Our understanding of materiality
A key question for any company that seeks to take a long-term view and enable sustainable progress is what this means in the context of its own business and industry: which of its activities and which topics are “material” to achieving this goal?
We first began to address a specific sustainability issue more than 20 years ago when we drew attention to the potential risks created by climate change. Our first effort to disclose sustainability-related information dates back to 1999, when we published a Corporate Environmental Report covering the business year of 1998.
Our overarching commitment
Reflecting this long-standing engagement for sustainable progress, our understanding of “materiality” has developed gradually over time. Our Sustainability Mission Statement, issued together with our initial reports, was the first document to make a public statement; it sought to emphasise the comprehensive nature of our commitment to long-term value creation and listed the areas of our business we considered relevant to this goal.
Over the years, we gradually developed a broader understanding of “corporate responsibility”, though still based on the key notions of long-term value creation and sustainable progress. Reflecting this, we updated our overarching statement and reissued it as our Commitment to Corporate Responsibility: It continues to express our overarching commitment and describes, in general terms, what goals we pursue in which areas of our business.
Our Commitment to Corporate Responsibility
“Corporate responsibility” expresses Swiss Re’s commitment to being an open, honest and transparent organisation that treats all its stakeholders – employees, shareholders, clients, government agencies and the general public – with respect and integrity. In particular, we aim to take a long-term view and to play our part in enabling sustainable progress.
Sustainability as a guiding principle
Sustainable progress – or sustainability – can be described as development that meets the needs of the present without compromising the ability of future generations to meet their needs. To be sustainable, progress must improve economic efficiency, protect and restore ecological systems, and enhance social wellbeing. In all our main activities aimed at implementing corporate responsibility, the principle of sustainability is a key criterion:
- Business solutions
Within our core business of re/insurance and asset management, we strive to develop innovative solutions that help to tackle key environmental and social challenges. To achieve this, we work together with our clients and partners, both in the private and public sectors.
- Risk intelligence
We develop and apply tailor-made tools to extend the scope of our risk management. This enables us to identify and appropriately address sustainability-related and emerging risks in our core business.
- Stakeholder dialogue
Through regular dialogue with our clients and other stakeholders, we help to develop effective responses to sustainability and other key issues, by raising awareness of both the risks and the opportunities arising from them.
- Our footprint
We apply best-practice standards of resource management to our properties and logistic operations as well as guidelines to our sourcing activities. In doing so, we continually reduce Swiss Re’s direct environmental impact.
- Active in society
Playing an active role in society beyond our core business is important to us. Globally, we empower vulnerable communities to become more resilient to risk and, where we have offices, we encourage volunteering activities and support local institutions.
- Our employees
We want to provide our employees with a working environment conducive to their professional and personal development. We nurture a culture of diversity and inclusion across the company, offer excellent training possibilities, and provide a range of health and other benefits.

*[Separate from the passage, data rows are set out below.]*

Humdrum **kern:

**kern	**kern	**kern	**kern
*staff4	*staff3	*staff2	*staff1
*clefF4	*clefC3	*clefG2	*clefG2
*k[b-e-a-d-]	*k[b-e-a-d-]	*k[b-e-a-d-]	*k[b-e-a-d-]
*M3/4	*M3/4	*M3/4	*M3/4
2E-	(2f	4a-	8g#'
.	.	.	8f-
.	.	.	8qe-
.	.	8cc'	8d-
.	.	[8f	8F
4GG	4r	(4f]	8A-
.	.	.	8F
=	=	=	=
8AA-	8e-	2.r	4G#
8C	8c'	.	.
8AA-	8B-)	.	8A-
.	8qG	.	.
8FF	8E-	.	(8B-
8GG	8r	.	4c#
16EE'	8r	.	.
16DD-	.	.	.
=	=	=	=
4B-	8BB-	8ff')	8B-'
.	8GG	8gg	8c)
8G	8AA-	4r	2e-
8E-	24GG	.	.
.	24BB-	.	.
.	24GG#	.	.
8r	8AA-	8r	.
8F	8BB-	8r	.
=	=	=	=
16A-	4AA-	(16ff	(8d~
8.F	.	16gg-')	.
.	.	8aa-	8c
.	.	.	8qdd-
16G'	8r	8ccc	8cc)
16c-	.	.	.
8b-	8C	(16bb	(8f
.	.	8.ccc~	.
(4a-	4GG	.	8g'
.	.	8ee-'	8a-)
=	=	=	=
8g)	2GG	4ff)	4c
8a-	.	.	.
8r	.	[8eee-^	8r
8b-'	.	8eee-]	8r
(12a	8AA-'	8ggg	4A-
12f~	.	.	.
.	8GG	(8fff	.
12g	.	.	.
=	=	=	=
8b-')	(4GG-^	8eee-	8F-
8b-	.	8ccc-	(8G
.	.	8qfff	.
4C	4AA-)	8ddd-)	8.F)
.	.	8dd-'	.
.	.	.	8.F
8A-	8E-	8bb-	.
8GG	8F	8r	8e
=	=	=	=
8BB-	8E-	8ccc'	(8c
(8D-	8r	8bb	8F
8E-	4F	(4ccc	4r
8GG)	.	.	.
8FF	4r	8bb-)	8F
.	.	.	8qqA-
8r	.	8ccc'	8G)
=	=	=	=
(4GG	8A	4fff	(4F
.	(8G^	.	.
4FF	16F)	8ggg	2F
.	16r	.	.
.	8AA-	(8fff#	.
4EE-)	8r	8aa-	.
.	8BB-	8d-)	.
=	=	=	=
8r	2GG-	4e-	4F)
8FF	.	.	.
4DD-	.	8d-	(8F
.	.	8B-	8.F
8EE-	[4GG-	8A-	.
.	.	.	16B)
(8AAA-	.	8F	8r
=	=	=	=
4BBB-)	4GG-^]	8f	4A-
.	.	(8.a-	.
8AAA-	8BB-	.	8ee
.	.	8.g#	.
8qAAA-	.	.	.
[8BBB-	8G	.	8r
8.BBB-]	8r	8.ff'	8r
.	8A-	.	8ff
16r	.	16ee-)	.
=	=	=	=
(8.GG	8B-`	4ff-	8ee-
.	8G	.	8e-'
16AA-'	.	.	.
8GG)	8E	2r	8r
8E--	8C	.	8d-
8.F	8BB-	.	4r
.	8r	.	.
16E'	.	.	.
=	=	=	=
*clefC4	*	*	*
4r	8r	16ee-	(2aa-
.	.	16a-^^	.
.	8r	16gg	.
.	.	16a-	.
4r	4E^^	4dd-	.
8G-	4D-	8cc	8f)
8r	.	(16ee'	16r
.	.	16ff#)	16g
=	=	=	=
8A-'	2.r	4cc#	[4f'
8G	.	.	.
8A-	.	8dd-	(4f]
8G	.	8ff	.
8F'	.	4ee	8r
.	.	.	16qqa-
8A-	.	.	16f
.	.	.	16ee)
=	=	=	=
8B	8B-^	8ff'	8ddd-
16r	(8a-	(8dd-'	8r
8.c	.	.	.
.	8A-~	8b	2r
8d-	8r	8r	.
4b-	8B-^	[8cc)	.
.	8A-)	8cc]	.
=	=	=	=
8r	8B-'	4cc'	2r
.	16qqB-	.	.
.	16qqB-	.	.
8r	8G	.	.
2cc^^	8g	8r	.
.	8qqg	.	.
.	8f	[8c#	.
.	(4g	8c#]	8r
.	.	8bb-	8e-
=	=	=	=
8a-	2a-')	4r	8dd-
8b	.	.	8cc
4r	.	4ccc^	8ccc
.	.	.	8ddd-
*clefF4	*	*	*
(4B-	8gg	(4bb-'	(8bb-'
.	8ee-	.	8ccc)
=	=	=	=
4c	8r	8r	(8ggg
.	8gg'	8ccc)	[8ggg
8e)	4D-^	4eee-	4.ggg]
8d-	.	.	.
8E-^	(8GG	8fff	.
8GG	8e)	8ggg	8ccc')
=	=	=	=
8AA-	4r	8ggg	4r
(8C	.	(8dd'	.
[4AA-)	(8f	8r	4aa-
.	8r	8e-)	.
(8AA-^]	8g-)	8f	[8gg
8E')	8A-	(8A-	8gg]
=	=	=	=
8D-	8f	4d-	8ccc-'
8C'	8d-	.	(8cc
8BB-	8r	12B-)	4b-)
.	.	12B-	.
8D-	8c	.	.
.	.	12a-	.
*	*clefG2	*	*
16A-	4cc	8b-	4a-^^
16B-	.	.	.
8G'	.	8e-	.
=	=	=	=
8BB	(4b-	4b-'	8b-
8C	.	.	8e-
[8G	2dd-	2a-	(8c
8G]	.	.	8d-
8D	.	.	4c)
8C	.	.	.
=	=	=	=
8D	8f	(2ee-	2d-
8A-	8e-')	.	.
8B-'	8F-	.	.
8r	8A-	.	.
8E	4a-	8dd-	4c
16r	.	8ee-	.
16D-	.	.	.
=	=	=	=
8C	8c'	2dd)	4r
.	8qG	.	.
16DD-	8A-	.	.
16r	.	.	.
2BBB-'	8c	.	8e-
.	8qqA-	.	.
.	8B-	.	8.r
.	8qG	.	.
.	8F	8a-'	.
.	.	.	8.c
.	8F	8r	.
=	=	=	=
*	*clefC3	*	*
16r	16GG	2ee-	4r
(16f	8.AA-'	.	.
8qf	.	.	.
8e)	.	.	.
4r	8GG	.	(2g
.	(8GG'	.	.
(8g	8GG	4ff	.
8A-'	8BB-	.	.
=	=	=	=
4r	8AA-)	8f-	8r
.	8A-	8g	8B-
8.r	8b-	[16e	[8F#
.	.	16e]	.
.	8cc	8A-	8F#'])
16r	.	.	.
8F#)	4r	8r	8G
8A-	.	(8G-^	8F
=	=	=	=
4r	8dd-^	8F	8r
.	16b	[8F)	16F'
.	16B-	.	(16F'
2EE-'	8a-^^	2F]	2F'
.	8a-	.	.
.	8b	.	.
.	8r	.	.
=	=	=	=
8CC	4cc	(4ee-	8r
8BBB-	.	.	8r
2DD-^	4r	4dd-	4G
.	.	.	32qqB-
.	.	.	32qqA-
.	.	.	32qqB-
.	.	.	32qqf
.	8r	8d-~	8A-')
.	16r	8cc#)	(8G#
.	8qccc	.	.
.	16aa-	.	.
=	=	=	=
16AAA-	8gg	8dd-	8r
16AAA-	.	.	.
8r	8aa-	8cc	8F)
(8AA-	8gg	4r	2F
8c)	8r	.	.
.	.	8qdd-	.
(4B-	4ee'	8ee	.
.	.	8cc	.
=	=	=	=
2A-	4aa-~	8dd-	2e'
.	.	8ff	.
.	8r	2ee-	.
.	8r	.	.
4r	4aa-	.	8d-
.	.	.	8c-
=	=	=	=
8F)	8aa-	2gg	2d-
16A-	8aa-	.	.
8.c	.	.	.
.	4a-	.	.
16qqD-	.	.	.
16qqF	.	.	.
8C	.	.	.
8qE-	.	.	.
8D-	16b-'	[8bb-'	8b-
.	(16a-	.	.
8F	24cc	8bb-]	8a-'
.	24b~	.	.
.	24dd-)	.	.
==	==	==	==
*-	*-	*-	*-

How we determine key sustainability issues
Our Commitment to Corporate Responsibility is what it says: It expresses our overarching commitment to long-term value creation and our general goals in this respect. It does not, however, specify the specific issues we consider material because these may evolve and change over time.
To determine these material issues, we continuously harness the deep understanding of re/insurance markets and the risk expertise that are embedded in our company. In many areas of our business, we have special teams, functions and processes to identify and address issues relevant to sustainable development. Using this embedded know-how means that we employ a decentralised approach to identify material issues.
In our core re/insurance business, we have special units, such as our Global Partnerships function in the Group or the Environmental & Commodity Markets department in our Corporate Solutions Business Unit, that identify underinsured markets and risks, and seek to expand re/insurance protection through commercially viable solutions. (See special section “Corporate responsibility in context: Expanding re/insurance protection”.)
In our risk management, the challenge is to identify sustainability risks we feel we should not re/insure for ethical reasons, and other risks that may pose a challenge to our own business. We conduct this analysis through our Sustainability Risk Framework and other tailor-made risk management tools.
The expertise embedded in our core business and the issues we identify in this way directly influence the priorities of our stakeholder dialogue, our internal environmental management and our commitment to play an active role in society through the Swiss Re Foundation.
You can find a full list of material issues for all the relevant areas of our business in “Overview of all material issues”.
2014 Financial Report
This includes a “corporate responsibility” section focusing on the link to financial performance (See Corporate responsibility).
Materiality has been a key topic in recent discussions about corporate responsibility reporting. It is our impression, however, that not everyone understands this term in the same way. Some stakeholders define materiality as all of a company’s actions that impact the environment and society; others narrow down materiality to those aspects that have a tangible link to a company’s financial performance.
These two notions of materiality lead to significant differences in reporting focus and scope. This is why we have started to provide an extended chapter on corporate responsibility in our Financial Report that focuses on actions with a strong link to our financial performance.